EXTRACT:
(begin)

The Equity Premium Is Real

My first boss taught me this, and it is the foundational and preeminent concept of investing. In aggregate, in our capitalist economy, the people who take equity (ownership) risk receive a premium (greater) return over time relative to lenders. It’s another way of saying: “stocks outperform bonds”. Not every company and not every year, but if investors aren’t getting “extra” returns from non-guaranteed investments, why bother? Just lend your money instead. Another way of looking at it: Own stock and corporate management works FOR you rather than AGAINST you. Management is trying to maximize the value of their stock, while paying the minimum required on outstanding debt. Which piece of paper do you want? Fully understanding (and applying) this concept over your investment lifetime – particularly when the world is going haywire – will set you apart from other investors. Some of our most successful clients at Fort Pitt Capital are business owners who know this “in their bones.”

Diversify, But Don’t Overdiversify

Yes, owning just two or three investments in a couple industries is foolish. It will make you either a giant winner or giant loser, when there’s no need for either. That’s the whole point of the equity premium. Owning 2 or 3 decent quality businesses in each of a dozen different industries allows you to capture that premium, but in a fashion that allows you to sleep at night. If stocks in aggregate earn higher returns, just go with the flow and own them in aggregate. This technique reduces the volatility in your portfolio, especially in times of market tumult. If you’re more likely to do something dumb and sell your entire portfolio after a 40 percent decline, then by all means diversify to the max. You may still be tempted to sell, but it won’t be for lack of diversification. Finally, be aware that volatility is not the only (or even the most important) risk. A greater risk is loss of purchasing power over time. If you can stomach the volatility that comes from a less diverse portfolio, and you own decent quality companies, you will make more money (and stay further ahead of inflation) over time by being slightly less diversified. 25 to 30 names in your portfolio are all you need.

(end)

RECORDS SUPPLIED:

(begin)

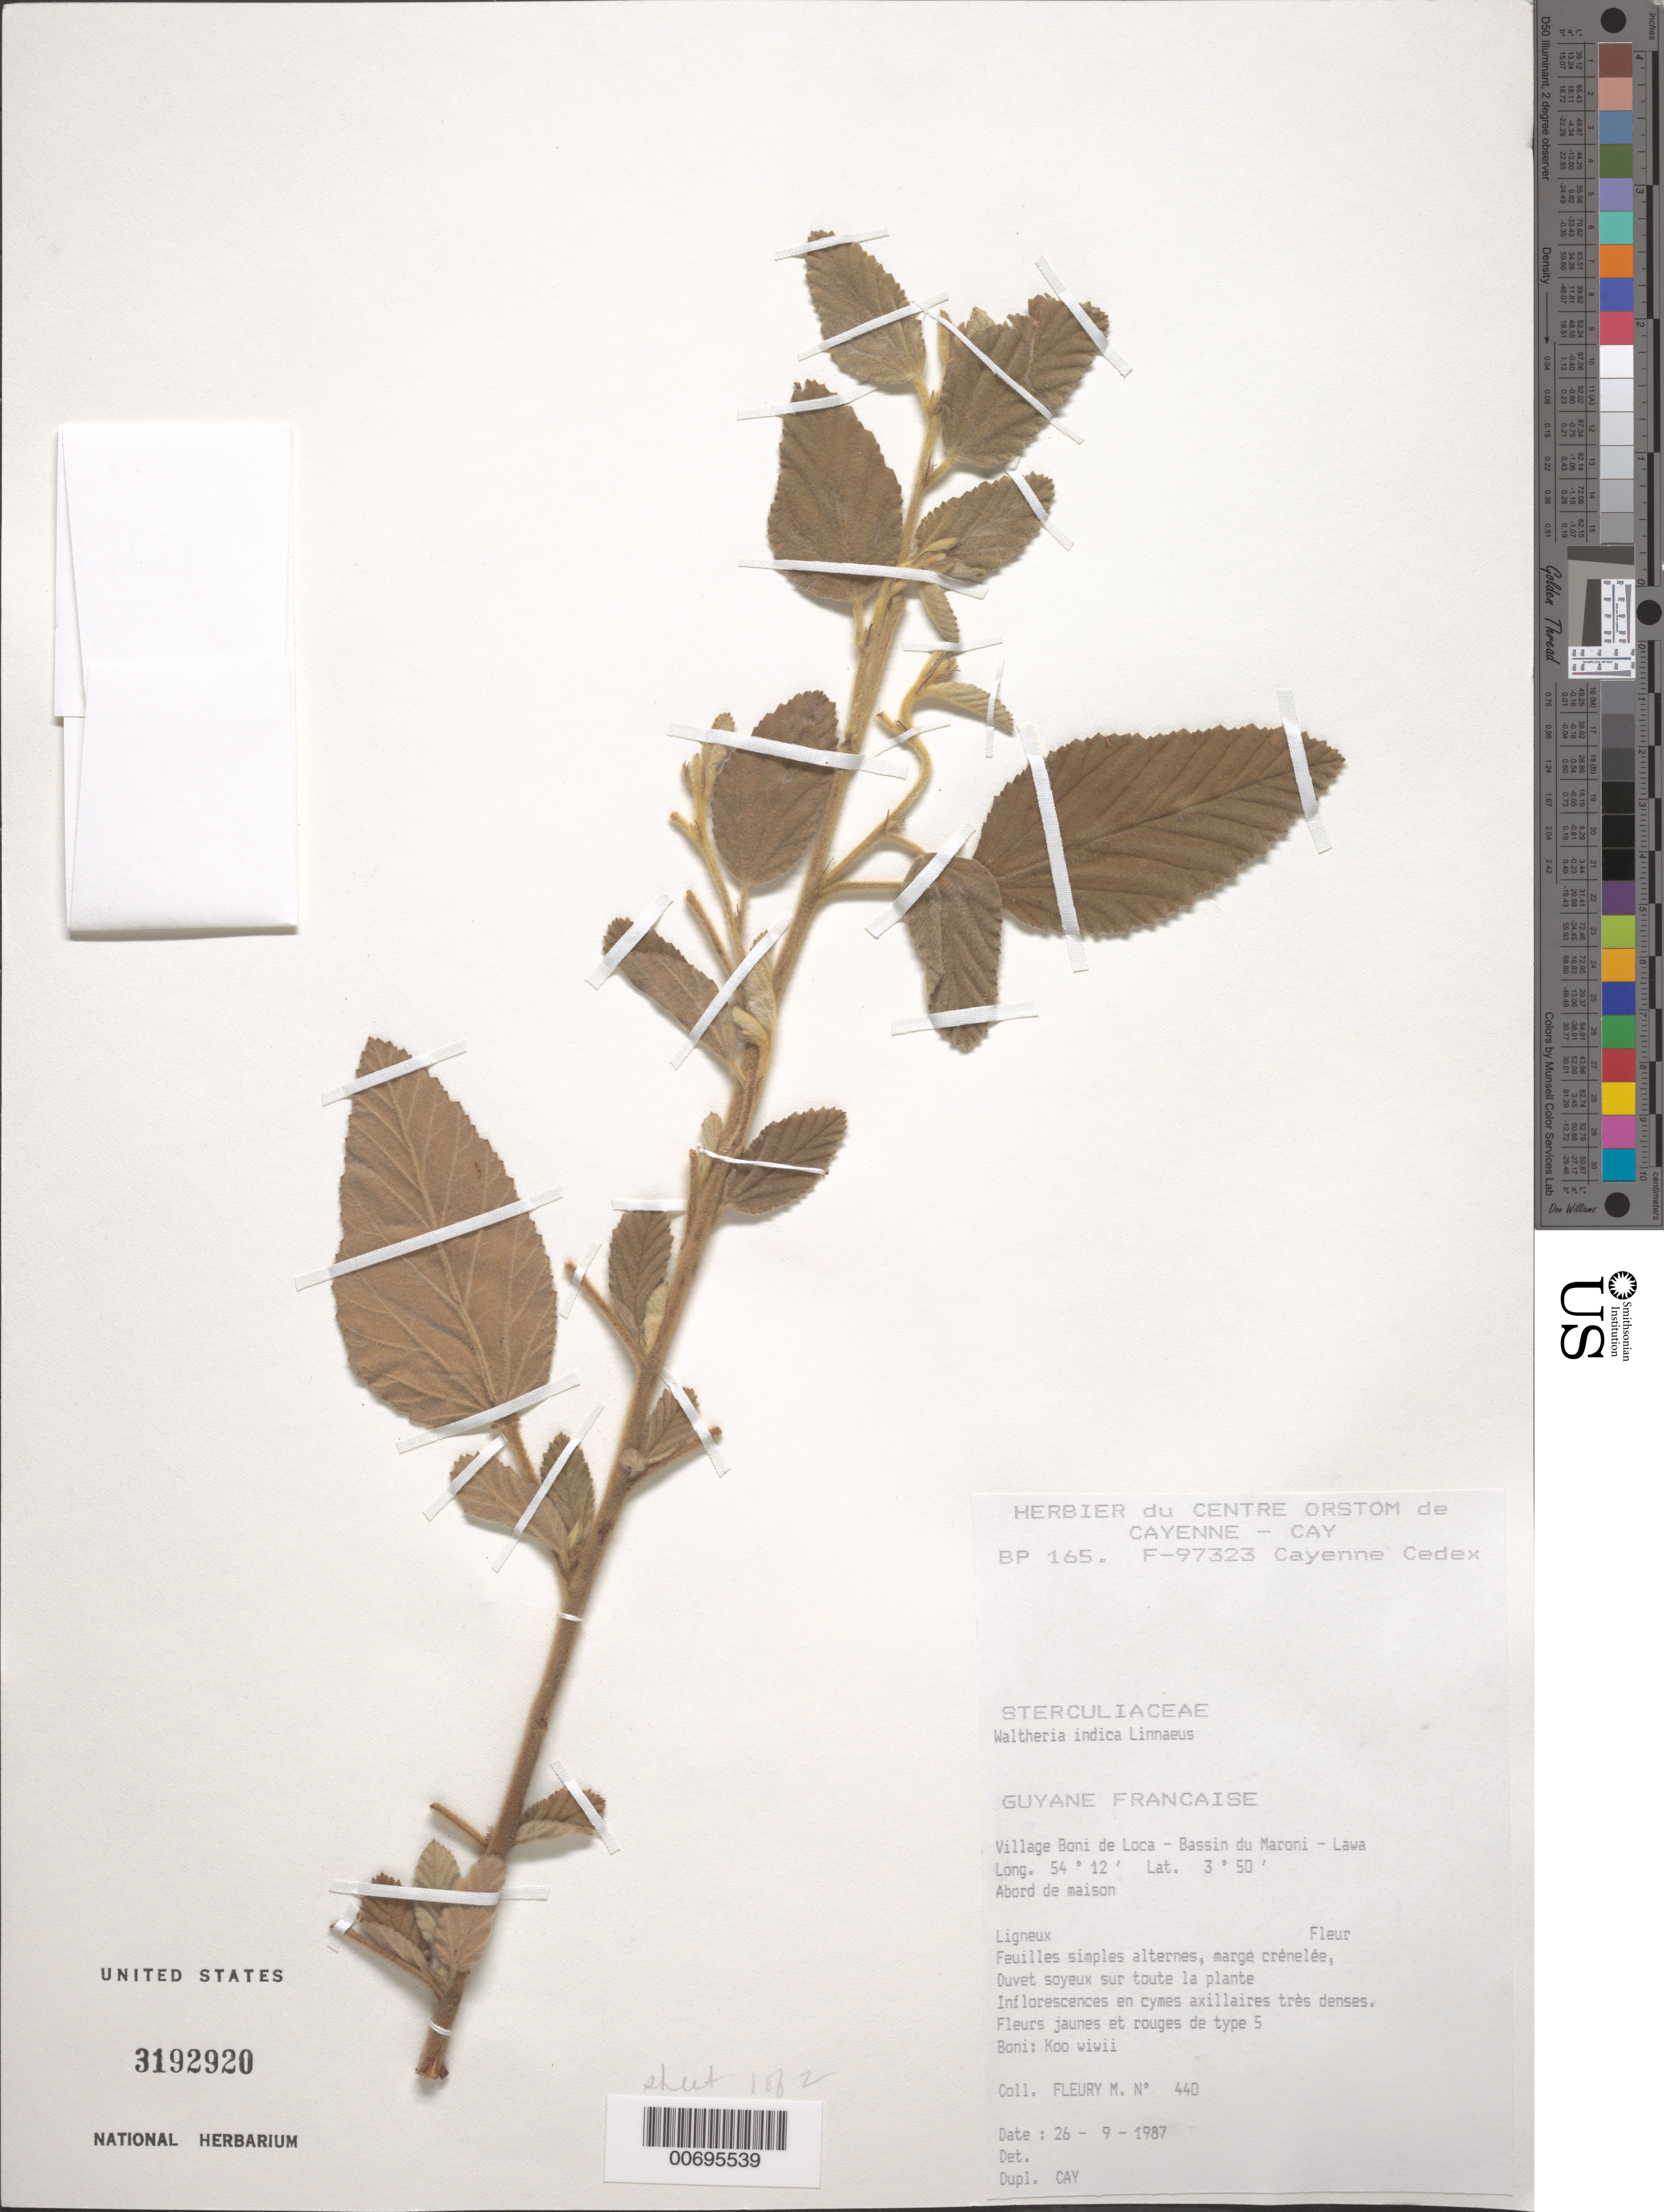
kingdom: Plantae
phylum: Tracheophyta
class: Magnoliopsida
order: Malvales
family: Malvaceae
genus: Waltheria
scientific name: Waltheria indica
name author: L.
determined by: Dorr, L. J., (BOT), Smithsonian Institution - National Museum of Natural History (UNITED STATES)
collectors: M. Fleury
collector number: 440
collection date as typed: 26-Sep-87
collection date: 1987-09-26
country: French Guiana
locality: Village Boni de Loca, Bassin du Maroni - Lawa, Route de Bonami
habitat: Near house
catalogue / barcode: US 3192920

(end)

TASKS TO COMPLETE:
(a) Answer each question about the investing text, one per line:
(i) Who first taught the author the equity premium concept?
(ii) Which risk does the text call greater than volatility?
(iii) How many names in a portfolio does the text say are all you need?
(b) Can you extend the investing text, picking up right after its final sentence?
These records have no connection to the investing text.

RESPONSES:
(a)
(i) The author's first boss.
(ii) Loss of purchasing power over time.
(iii) 25 to 30.

(b)
The Risk Is Always In The Price

If you think about it, there is no risk inherent to a business that can’t be offset by paying a low enough price for that business. Even a business on the doorstep of bankruptcy has value to its secured creditors, who likely will become its next owners. Conversely, businesses perceived as perpetually growing and (therefore) bulletproof often sell at irrationally large premiums. Perhaps the single best historical example of this latter phenomenon was Cisco Systems circa 2000. It sold for over 100 times earnings in March of that year, a price at which no amount of blue sky or tortured math could make the numbers work. This is really just another way of framing the “growth vs. value” continuum. There’s a price at which even the best business is a bad investment, and one at which dross becomes gold. Investment success often comes from both knowing – and acting on – the differences. The single greatest mistake I see from retail investors is blindly overpaying for businesses “everybody knows” are winners.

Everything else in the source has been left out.